◆ **What is being asked**: Report each line of the entries below that includes "lines".

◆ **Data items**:
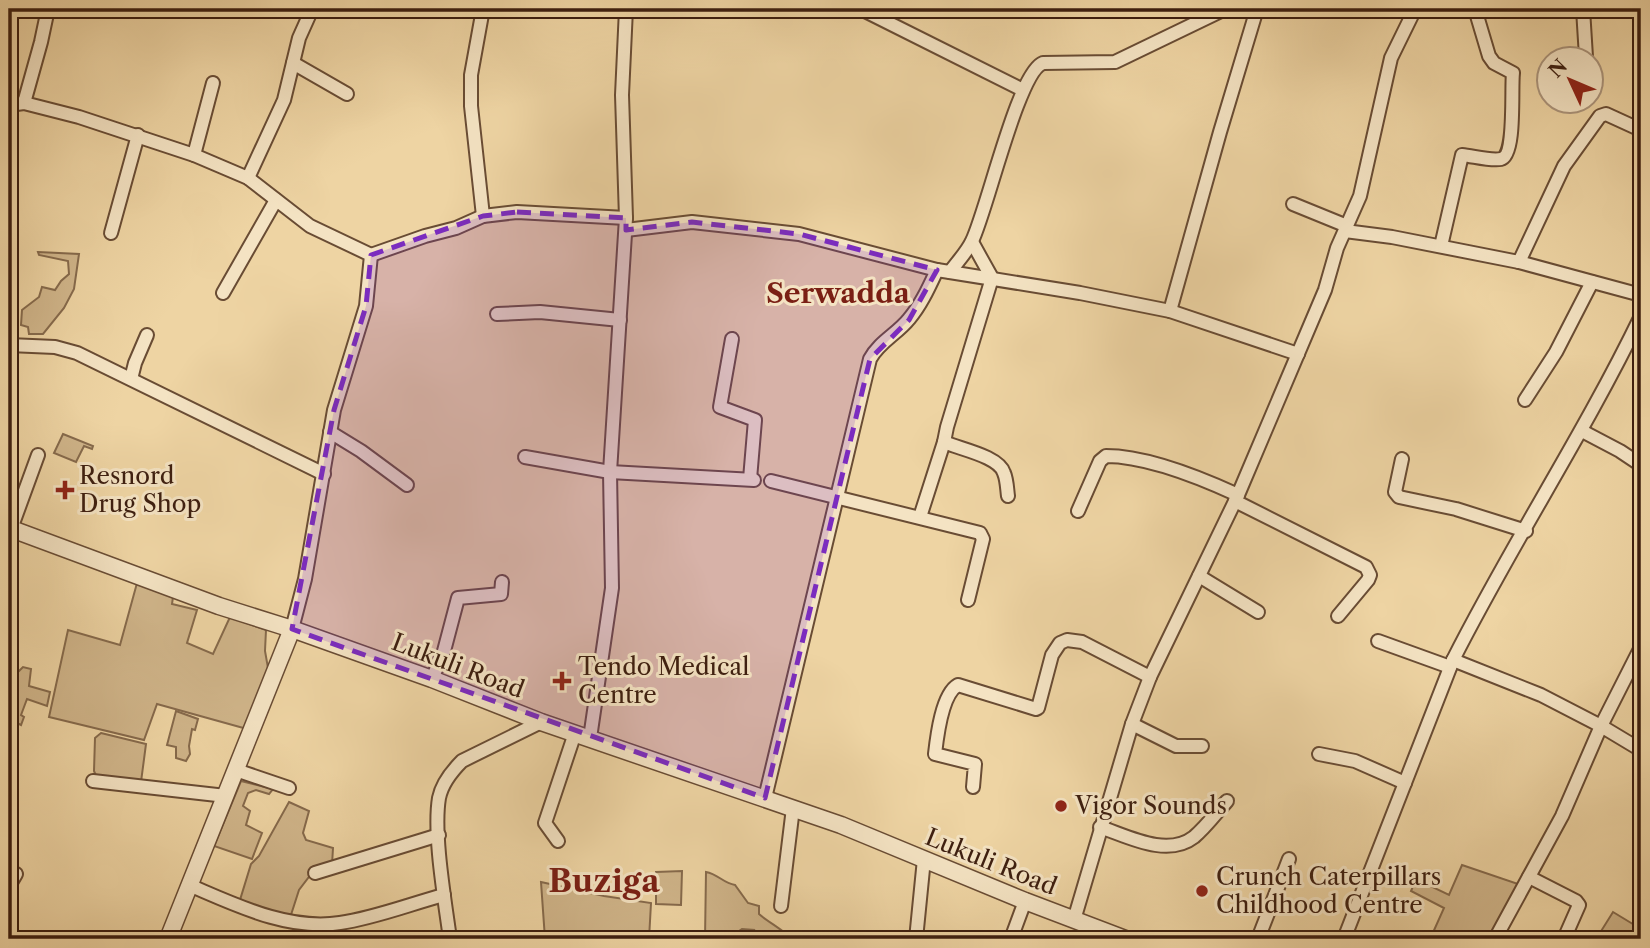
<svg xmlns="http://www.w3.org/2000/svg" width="1650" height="948" viewBox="0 0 1650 948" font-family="'Libre Caslon Text',serif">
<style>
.green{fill:#d0b58a;stroke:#866a4c;stroke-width:2}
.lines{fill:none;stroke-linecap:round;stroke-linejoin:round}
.minor-casing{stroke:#694c34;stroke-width:16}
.tertiary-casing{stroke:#694c34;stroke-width:19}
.minor{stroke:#f4e3c3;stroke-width:12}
.tertiary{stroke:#f4e3c3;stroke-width:16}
.marked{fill:#7b2cbf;fill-opacity:0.2;stroke:#7b2cbf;stroke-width:5;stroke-dasharray:14 9;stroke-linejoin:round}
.poi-dot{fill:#8f2418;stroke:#f4e3c3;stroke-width:2.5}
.labels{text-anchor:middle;stroke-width:6;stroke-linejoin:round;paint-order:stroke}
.poi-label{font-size:24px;fill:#3d1e0f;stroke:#f4e3c3;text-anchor:start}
.street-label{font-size:24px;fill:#3d1e0f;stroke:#f4e3c3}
.quarter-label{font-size:28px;font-weight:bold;fill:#7a1f14;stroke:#f4e3c3}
.district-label{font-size:32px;font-weight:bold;fill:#7a1f14;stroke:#f4e3c3}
</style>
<rect width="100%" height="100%" fill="#eed4a3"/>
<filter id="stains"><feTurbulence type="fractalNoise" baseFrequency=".00286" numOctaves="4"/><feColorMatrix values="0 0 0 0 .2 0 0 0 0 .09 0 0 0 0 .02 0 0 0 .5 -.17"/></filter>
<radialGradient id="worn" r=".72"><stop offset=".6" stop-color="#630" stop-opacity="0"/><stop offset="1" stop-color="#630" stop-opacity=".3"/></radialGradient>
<g class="green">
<polygon points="38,252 79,254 74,289 64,308 43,334 29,334 28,327 21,325 22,310 39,297 42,287 55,290 61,281 69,274 68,261 39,255"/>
<polygon points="63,434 93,446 92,449 84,446 76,462 54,453"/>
<polygon points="137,583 173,597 172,604 197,610 187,643 213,654 230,617 266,630 265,651 268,668 247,729 157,704 144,740 49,717 68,630 120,645"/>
<polygon points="9,667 19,671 23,667 31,669 29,686 50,692 47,706 27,699 21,715 24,717 21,725 9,719"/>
<polygon points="176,711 198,719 195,730 192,729 189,746 190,754 186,761 176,758 176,747 167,745"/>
<polygon points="101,733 146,744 141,782 97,778 94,771 95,738"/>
<polygon points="241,781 273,789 269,794 256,790 248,793 243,806 250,811 246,825 262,833 252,859 214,846"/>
<polygon points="289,802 309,811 303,833 306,840 333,848 332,865 315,869 299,890 290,918 240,900 251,864 259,856"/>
<polygon points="1462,865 1524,886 1493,939 1436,939 1431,937 1444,908 1411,891 1416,879 1449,895"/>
<polygon points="682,871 681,905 656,904 656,872"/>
<path d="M706 872C718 874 723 883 735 885L748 903 759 906V914C768 922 788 933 791 939H751L754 930 742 929 733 935H721L719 939H705Z"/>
<polygon points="541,882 604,896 651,903 649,939 545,939"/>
<polygon points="1613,912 1641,929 1641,939 1604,939 1598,936"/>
</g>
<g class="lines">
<g class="minor-casing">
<g id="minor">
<polyline points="861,9 1023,90"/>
<polyline points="1583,9 1586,57"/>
<polyline points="293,63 347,94"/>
<polyline points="24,103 41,42 48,9"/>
<polyline points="9,105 24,103 79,117 194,155 248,178 310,226 371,255 366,306 334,410 305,579 292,629"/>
<polyline points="194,155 213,83"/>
<polyline points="248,178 284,100 299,38 312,9"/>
<polyline points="1293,204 1347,226"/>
<polyline points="483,216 471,106 471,75 483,9"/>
<polyline points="626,230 692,222 799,234 937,270 1080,293 1170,311 1298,354"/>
<polyline points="1345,231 1392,237 1519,262 1641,295"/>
<polyline points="111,233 138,135"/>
<path d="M972 242 992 278 947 427 944 442C959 449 999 456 1004 473 1007 480 1007 489 1008 496"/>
<path d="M1441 246 1462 155C1473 156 1490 161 1501 159 1516 156 1511 87 1513 73L1494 63 1489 56 1475 9"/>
<polyline points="371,255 425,236 456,228 483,216 517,212 626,218"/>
<polyline points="1519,262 1564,166 1600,116 1606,114 1641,130"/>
<path d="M950 272C957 262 967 252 972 241 987 211 1018 72 1043 63L1115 62 1225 9"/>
<polyline points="223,293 276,200"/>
<polyline points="1170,311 1220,132 1257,9"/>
<polyline points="497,314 540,312 620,320"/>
<polyline points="732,339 720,407 755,420 750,479"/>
<polyline points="9,345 55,347 77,353 324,474"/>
<polyline points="131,379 135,363 147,335"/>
<polyline points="1525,400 1556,352 1592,282"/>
<polyline points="1582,431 1620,451 1641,465"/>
<polyline points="330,432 361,451 407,485"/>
<polyline points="525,457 610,472 754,480"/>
<polyline points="1402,459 1395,492 1399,497 1456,509 1526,531"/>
<polyline points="771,481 980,533 983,539 968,600"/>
<polyline points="1235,501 1366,567 1370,575 1368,580 1338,616"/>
<path d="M1078 511 1100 461 1106 456C1147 456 1201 478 1238 495"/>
<polyline points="920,517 944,442"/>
<polyline points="11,529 38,455"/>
<polyline points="1199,576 1258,612"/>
<polyline points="1378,641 1450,667"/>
<polyline points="1641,647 1601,726 1641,750"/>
<polyline points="1453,660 1541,695 1601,726 1562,816 1495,939"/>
<polyline points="432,679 444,651 458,598 501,594 502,582"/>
<polyline points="1132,724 1176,746 1202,746"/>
<polyline points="590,738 612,588 610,472 626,218 622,95 626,9"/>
<polyline points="1319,754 1355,761 1405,783"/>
<polyline points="236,770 289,788"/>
<polyline points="93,781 226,796"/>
<path d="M973 787 975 764 935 754C937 736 942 694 958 685L1036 709 1038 708 1052 655 1060 643 1067 640 1082 642 1150 677"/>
<path d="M765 798 870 359C879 342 897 334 909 319 921 305 929 287 937 270"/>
<path d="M1100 827C1127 836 1167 858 1194 837 1206 827 1217 812 1227 801"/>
<polyline points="558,841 545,823 575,733"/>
<polyline points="315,873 439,835"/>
<polyline points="1529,877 1576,901 1579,905 1564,939"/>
<path d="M189 885C236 905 288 931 340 923 375 918 410 904 444 895"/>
<polyline points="9,886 16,874"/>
<polyline points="781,906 793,808"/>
<polyline points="1074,920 1132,724 1150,677 1238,495 1325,290 1337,248 1360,196 1391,58 1415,9"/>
<path d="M450 939C445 901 433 834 439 798 442 783 452 771 462 761L541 722"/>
<polyline points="916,939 924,859"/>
<polyline points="1011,939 1025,901"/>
<polyline points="1258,939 1289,859"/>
<path d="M1344 939 1453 660C1512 543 1584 434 1641 316"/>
</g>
</g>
<g class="tertiary-casing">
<g id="tertiary">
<polyline points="9,528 219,606 292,629 432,679 541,722 841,825 1025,901 1125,939"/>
<polyline points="168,939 292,629"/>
</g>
</g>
<use href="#minor" class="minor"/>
<use href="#tertiary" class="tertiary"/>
</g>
<path class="marked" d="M517 212 626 218V230L692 222 799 234 937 270 909 320 870 359 765 798 292 629 334 410 366 306 371 255 483 216Z"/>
<g class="poi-dot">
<path d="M61.5 479.5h7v7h7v7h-7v7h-7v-7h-7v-7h7z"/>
<path d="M558.5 670.5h7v7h7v7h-7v7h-7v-7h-7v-7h7z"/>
<circle cx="1061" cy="806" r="7"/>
<circle cx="1202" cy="891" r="7"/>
</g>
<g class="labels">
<g class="poi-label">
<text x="79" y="484">Resnord<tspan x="79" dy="28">Drug Shop</tspan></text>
<text x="578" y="675">Tendo Medical<tspan x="578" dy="28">Centre</tspan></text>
<text x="1075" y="814">Vigor Sounds</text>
<text x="1216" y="885">Crunch Caterpillars<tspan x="1216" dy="28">Childhood Centre</tspan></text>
</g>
<g class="street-label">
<text transform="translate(458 666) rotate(21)" y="8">Lukuli Road</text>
<text transform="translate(991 862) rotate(22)" y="8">Lukuli Road</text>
</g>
<g class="quarter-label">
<text x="838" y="303">Serwadda</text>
</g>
<g class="district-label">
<text x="604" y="892">Buziga</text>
</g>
</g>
<rect width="1650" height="948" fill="none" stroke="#eed4a3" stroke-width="35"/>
<rect x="10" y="10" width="1629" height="927" fill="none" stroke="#3d1e0f" stroke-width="3.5"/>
<rect x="18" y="18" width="1615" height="913" fill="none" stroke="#3d1e0f" stroke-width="2"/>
<g transform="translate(1570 80) rotate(314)"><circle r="33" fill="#f4e3c3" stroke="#ab947b" stroke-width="2"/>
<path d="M0-5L12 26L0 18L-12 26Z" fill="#8f2418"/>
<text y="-10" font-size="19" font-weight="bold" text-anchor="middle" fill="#3d1e0f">N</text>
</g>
<rect width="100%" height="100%" filter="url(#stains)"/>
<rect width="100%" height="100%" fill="url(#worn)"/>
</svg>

◆ **Response area**:
.lines{fill:none;stroke-linecap:round;stroke-linejoin:round}
<g class="lines">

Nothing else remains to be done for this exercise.